= What you have to do =
Render every line of text in the items below as a single numbered list, skipping any blank lines and leaving the pictures out of your answer.

= Provided information =
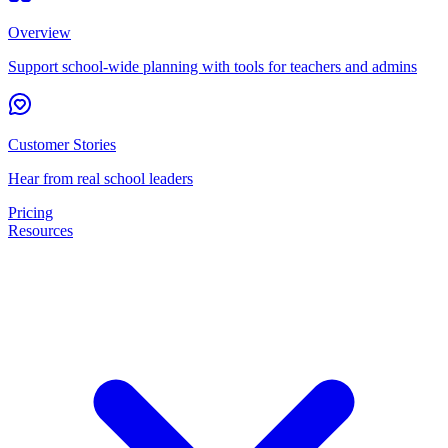
Overview
Support school-wide planning with tools for teachers and admins
Customer Stories
Hear from real school leaders
Pricing
Resources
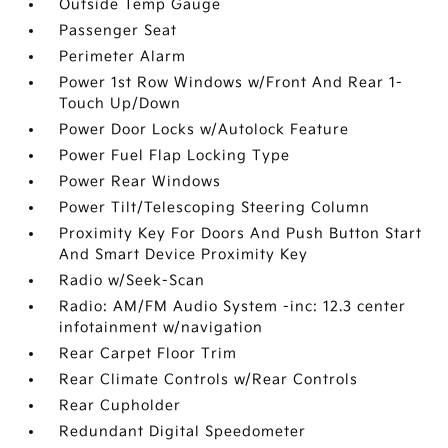
Outside Temp Gauge
Passenger Seat
Perimeter Alarm
Power 1st Row Windows w/Front And Rear 1-
Touch Up/Down
Power Door Locks w/Autolock Feature
Power Fuel Flap Locking Type
Power Rear Windows
Power Tilt/Telescoping Steering Column
Proximity Key For Doors And Push Button Start
And Smart Device Proximity Key
Radio w/Seek-Scan
Radio: AM/FM Audio System -inc: 12.3 center
infotainment w/navigation
Rear Carpet Floor Trim
Rear Climate Controls w/Rear Controls
Rear Cupholder
Redundant Digital Speedometer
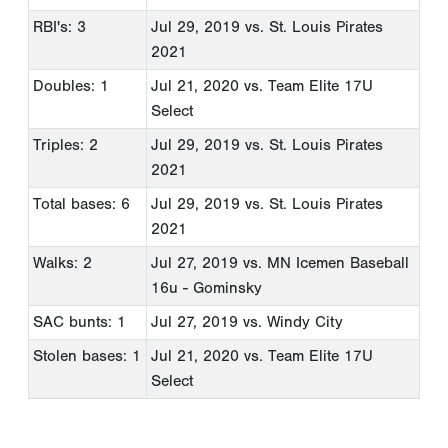
RBI's: 3
Jul 29, 2019
vs. St. Louis Pirates
2021
Doubles: 1
Jul 21, 2020
vs. Team Elite 17U
Select
Triples: 2
Jul 29, 2019
vs. St. Louis Pirates
2021
Total bases: 6
Jul 29, 2019
vs. St. Louis Pirates
2021
Walks: 2
Jul 27, 2019
vs. MN Icemen Baseball
16u - Gominsky
SAC bunts: 1
Jul 27, 2019
vs. Windy City
Stolen bases: 1
Jul 21, 2020
vs. Team Elite 17U
Select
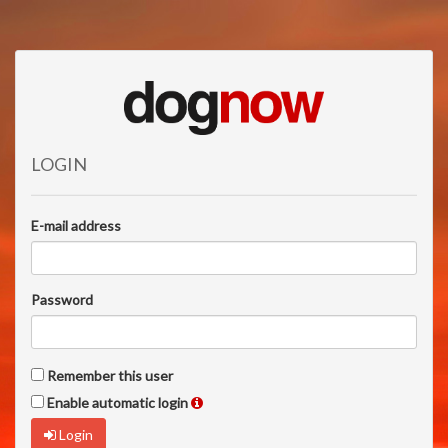
LOGIN
E-mail address
Password
Remember this user
Enable automatic login
Login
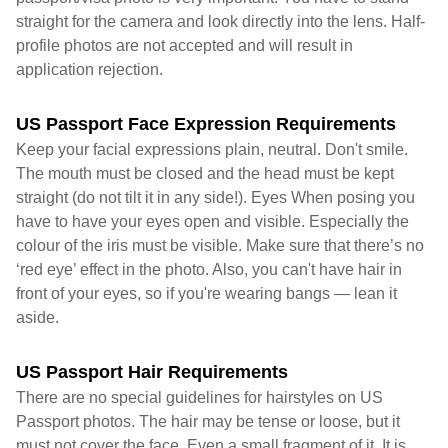
straight for the camera and look directly into the lens. Half-
profile photos are not accepted and will result in
application rejection.
US Passport Face Expression Requirements
Keep your facial expressions plain, neutral. Don't smile.
The mouth must be closed and the head must be kept
straight (do not tilt it in any side!). Eyes When posing you
have to have your eyes open and visible. Especially the
colour of the iris must be visible. Make sure that there’s no
‘red eye’ effect in the photo. Also, you can't have hair in
front of your eyes, so if you're wearing bangs — lean it
aside.
US Passport Hair Requirements
There are no special guidelines for hairstyles on US
Passport photos. The hair may be tense or loose, but it
must not cover the face. Even a small fragment of it. It is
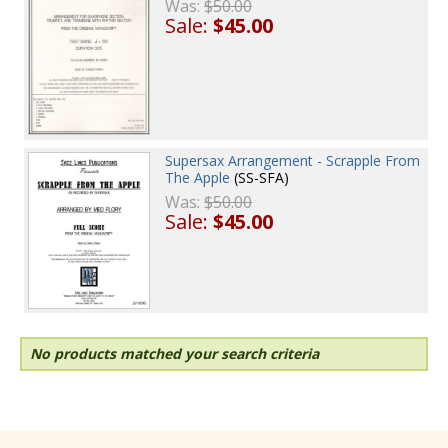
Was:
$50.00
Sale:
$45.00
Supersax Arrangement - Scrapple From
The Apple
(SS-SFA)
Was:
$50.00
Sale:
$45.00
No products matched your search criteria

= Task output =
1. Overview
2. Support school-wide planning with tools for teachers and admins
3. Customer Stories
4. Hear from real school leaders
5. Pricing
6. Resources
7. Outside Temp Gauge
8. Passenger Seat
9. Perimeter Alarm
10. Power 1st Row Windows w/Front And Rear 1-
11. Touch Up/Down
12. Power Door Locks w/Autolock Feature
13. Power Fuel Flap Locking Type
14. Power Rear Windows
15. Power Tilt/Telescoping Steering Column
16. Proximity Key For Doors And Push Button Start
17. And Smart Device Proximity Key
18. Radio w/Seek-Scan
19. Radio: AM/FM Audio System -inc: 12.3 center
20. infotainment w/navigation
21. Rear Carpet Floor Trim
22. Rear Climate Controls w/Rear Controls
23. Rear Cupholder
24. Redundant Digital Speedometer
25. RBI's: 3
26. Jul 29, 2019
27. vs. St. Louis Pirates
28. 2021
29. Doubles: 1
30. Jul 21, 2020
31. vs. Team Elite 17U
32. Select
33. Triples: 2
34. Jul 29, 2019
35. vs. St. Louis Pirates
36. 2021
37. Total bases: 6
38. Jul 29, 2019
39. vs. St. Louis Pirates
40. 2021
41. Walks: 2
42. Jul 27, 2019
43. vs. MN Icemen Baseball
44. 16u - Gominsky
45. SAC bunts: 1
46. Jul 27, 2019
47. vs. Windy City
48. Stolen bases: 1
49. Jul 21, 2020
50. vs. Team Elite 17U
51. Select
52. LOGIN
53. E-mail address
54. Password
55. Remember this user
56. Enable automatic login
57. Login
58. straight for the camera and look directly into the lens. Half-
59. profile photos are not accepted and will result in
60. application rejection.
61. US Passport Face Expression Requirements
62. Keep your facial expressions plain, neutral. Don't smile.
63. The mouth must be closed and the head must be kept
64. straight (do not tilt it in any side!). Eyes When posing you
65. have to have your eyes open and visible. Especially the
66. colour of the iris must be visible. Make sure that there’s no
67. ‘red eye’ effect in the photo. Also, you can't have hair in
68. front of your eyes, so if you're wearing bangs — lean it
69. aside.
70. US Passport Hair Requirements
71. There are no special guidelines for hairstyles on US
72. Passport photos. The hair may be tense or loose, but it
73. must not cover the face. Even a small fragment of it. It is
74. Was:
75. $50.00
76. Sale:
77. $45.00
78. Supersax Arrangement - Scrapple From
79. The Apple
80. (SS-SFA)
81. Was:
82. $50.00
83. Sale:
84. $45.00
85. No products matched your search criteria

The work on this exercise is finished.